[Start of Attachment]
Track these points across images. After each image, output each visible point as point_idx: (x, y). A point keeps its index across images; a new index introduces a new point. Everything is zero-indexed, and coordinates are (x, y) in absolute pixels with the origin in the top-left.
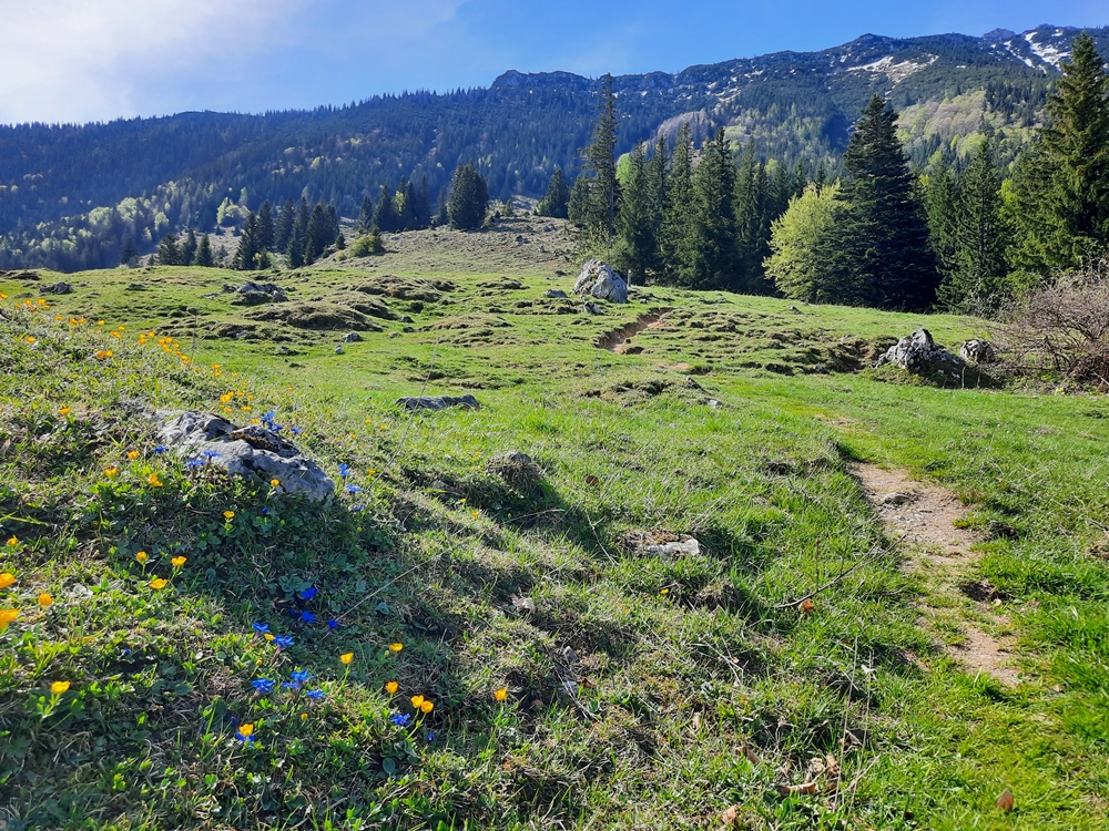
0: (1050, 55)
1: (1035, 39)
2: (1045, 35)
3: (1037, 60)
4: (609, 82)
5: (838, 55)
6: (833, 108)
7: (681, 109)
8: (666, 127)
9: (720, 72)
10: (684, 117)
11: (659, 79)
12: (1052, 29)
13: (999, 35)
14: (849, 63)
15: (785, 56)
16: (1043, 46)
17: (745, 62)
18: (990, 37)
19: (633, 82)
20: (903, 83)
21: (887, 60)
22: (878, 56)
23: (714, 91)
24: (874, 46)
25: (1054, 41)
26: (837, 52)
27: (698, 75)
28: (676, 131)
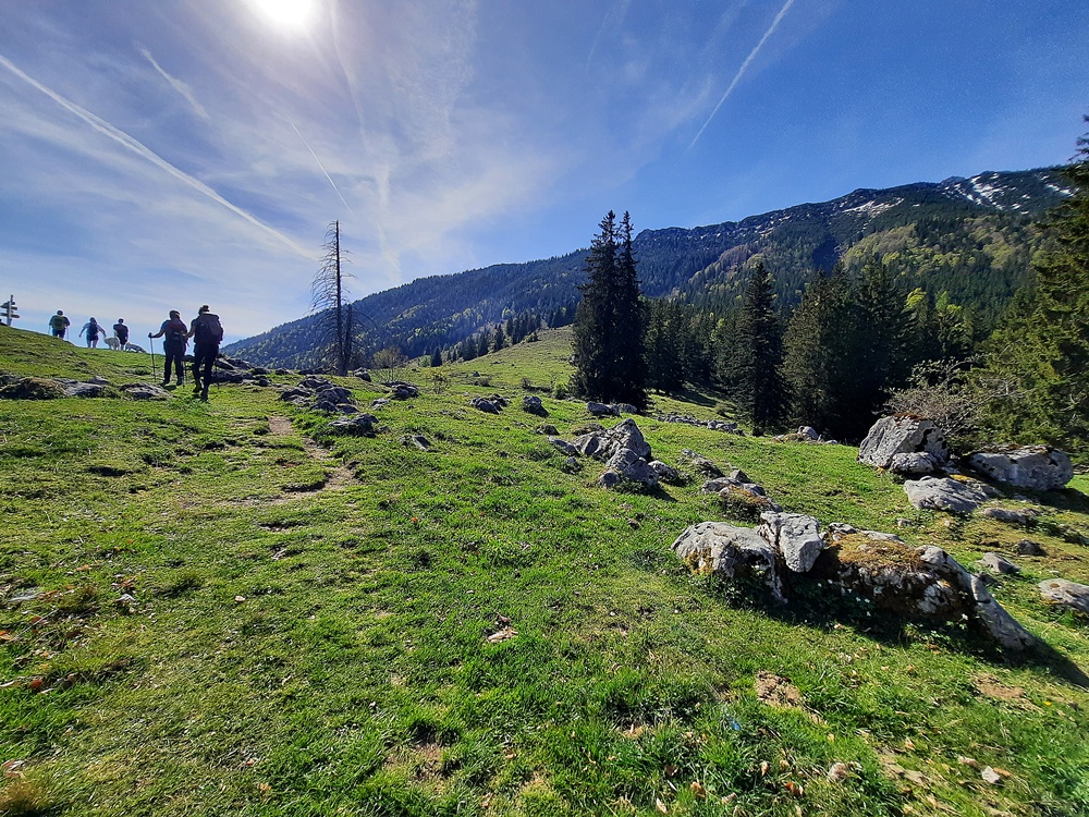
[End of Attachment]
Task goal>
Repeat all the records above exactly, leaving out any pictures.

Exercise response>
Track these points across images. After each image, output each visible point as point_idx: (x, y). A point keeps its index across images; a new index introduces a new point. Everything is zero-indexed, and coordinates are (x, y) in absolute pixels with the origin in the top-left.
0: (1050, 55)
1: (1035, 39)
2: (1045, 35)
3: (1037, 60)
4: (609, 82)
5: (838, 55)
6: (833, 108)
7: (681, 109)
8: (666, 127)
9: (720, 72)
10: (684, 117)
11: (659, 79)
12: (1052, 29)
13: (999, 35)
14: (849, 63)
15: (785, 56)
16: (1043, 46)
17: (745, 62)
18: (990, 37)
19: (633, 82)
20: (903, 83)
21: (887, 60)
22: (878, 56)
23: (714, 91)
24: (874, 46)
25: (1054, 41)
26: (837, 52)
27: (698, 75)
28: (676, 131)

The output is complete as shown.